Vaccin contre le cancer du col de l’utérus : pourquoi et pour qui ?

Article Par Ramsay Santé, le

Réservé jusqu’à présent aux jeunes femmes, le vaccin sera également proposé aux jeunes hommes à partir du 1er janvier 2021.

Vaccin contre le cancer du col de l’utérus : pourquoi et pour qui ?

À partir du 1er janvier 2021, les recommandations concerneront aussi les garçons.

Le cancer du col de l’utérus est la 12ème forme de cancer la plus répandue chez les femmes. On en détecte 2 800 nouveaux cas chaque année. Depuis 2006, un vaccin existe pour s’en prémunir. Réservé jusqu’à présent aux jeunes femmes, il sera également proposé aux jeunes hommes à partir du 1er janvier 2021.

Le cancer du col de l’utérus est majoritairement causé par une infection persistante au papillomavirus humain (HPV), sexuellement transmissible. Une fois installé à certains endroits du corps, dont le col de l’utérus chez les femmes, il est responsable du développement de lésions précancéreuses.

Des recommandations qui évoluent 

Depuis 2006, le recours à la vaccination contre le cancer du col de l’utérus fait partie des mesures nationales de dépistage organisé. Le vaccin est proposé aux jeunes filles de 11 à 14 ans avec un rattrapage est possible avant l'âge de 20 ans (le vaccin sera moins efficace si la vie sexuelle a déjà débuté).

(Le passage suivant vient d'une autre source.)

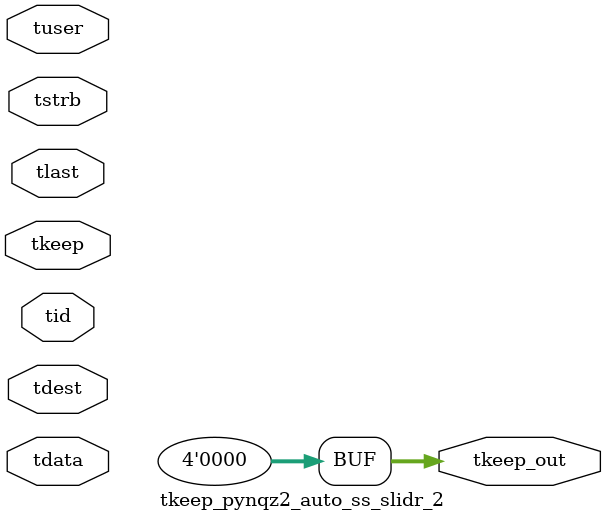
<source format=v>


`timescale 1ps/1ps

module tkeep_pynqz2_auto_ss_slidr_2 #
(
parameter C_S_AXIS_TDATA_WIDTH = 32,
parameter C_S_AXIS_TUSER_WIDTH = 0,
parameter C_S_AXIS_TID_WIDTH   = 0,
parameter C_S_AXIS_TDEST_WIDTH = 0,
parameter C_M_AXIS_TDATA_WIDTH = 32
)
(
input  [(C_S_AXIS_TDATA_WIDTH == 0 ? 1 : C_S_AXIS_TDATA_WIDTH)-1:0     ] tdata,
input  [(C_S_AXIS_TUSER_WIDTH == 0 ? 1 : C_S_AXIS_TUSER_WIDTH)-1:0     ] tuser,
input  [(C_S_AXIS_TID_WIDTH   == 0 ? 1 : C_S_AXIS_TID_WIDTH)-1:0       ] tid,
input  [(C_S_AXIS_TDEST_WIDTH == 0 ? 1 : C_S_AXIS_TDEST_WIDTH)-1:0     ] tdest,
input  [(C_S_AXIS_TDATA_WIDTH/8)-1:0 ] tkeep,
input  [(C_S_AXIS_TDATA_WIDTH/8)-1:0 ] tstrb,
input                                                                    tlast,
output [(C_M_AXIS_TDATA_WIDTH/8)-1:0 ] tkeep_out
);

assign tkeep_out = {1'b0};

endmodule


</source>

À partir du 1er janvier 2021, les recommandations concerneront aussi les garçons. « C’est un pas en avant car l’ensemble de la population sexuellement active a des chances d’être en contact avec l’une des vingt formes que présente le HPV, qui concerne toutes les pratiques sexuelles, explique le Dr Simon Ducoulombier, gynécologue-obstétricien à l’Hôpital privé Jean Mermoz de Lyon. De plus, le papillomavirus n’est pas seulement responsable de cancers du col de l’utérus, qui ne représente que 50 % des cas, mais également d’autres cancers : ORL, vagin, pénis, etc. Il est donc très important de s’en protéger ! »

Premier vaccin contre le cancer 

« Le vaccin est très efficace. En effet, son efficacité est proche de 100 % sur les souches ciblées, précise le Dr Ducoulombier. C’est, à ce jour, le seul vaccin qui existe pour se protéger du cancer. Avoir le réflexe de se faire vacciner, c’est un moyen de contribuer à réduire le nombre de cancers d’ici une vingtaine d’années. » 

Attention toutefois : le vaccin ne dispense pas d’une surveillance régulière ! Pour rappel, les recommandations en matière de dépistage préconisent un premier frottis chez les femmes à l’âge de 25 ans, un 2ème à 26 ans, un autre trois ans plus tard puis tous les cinq ans après 30 ans, jusqu’à l’âge de 65 ans.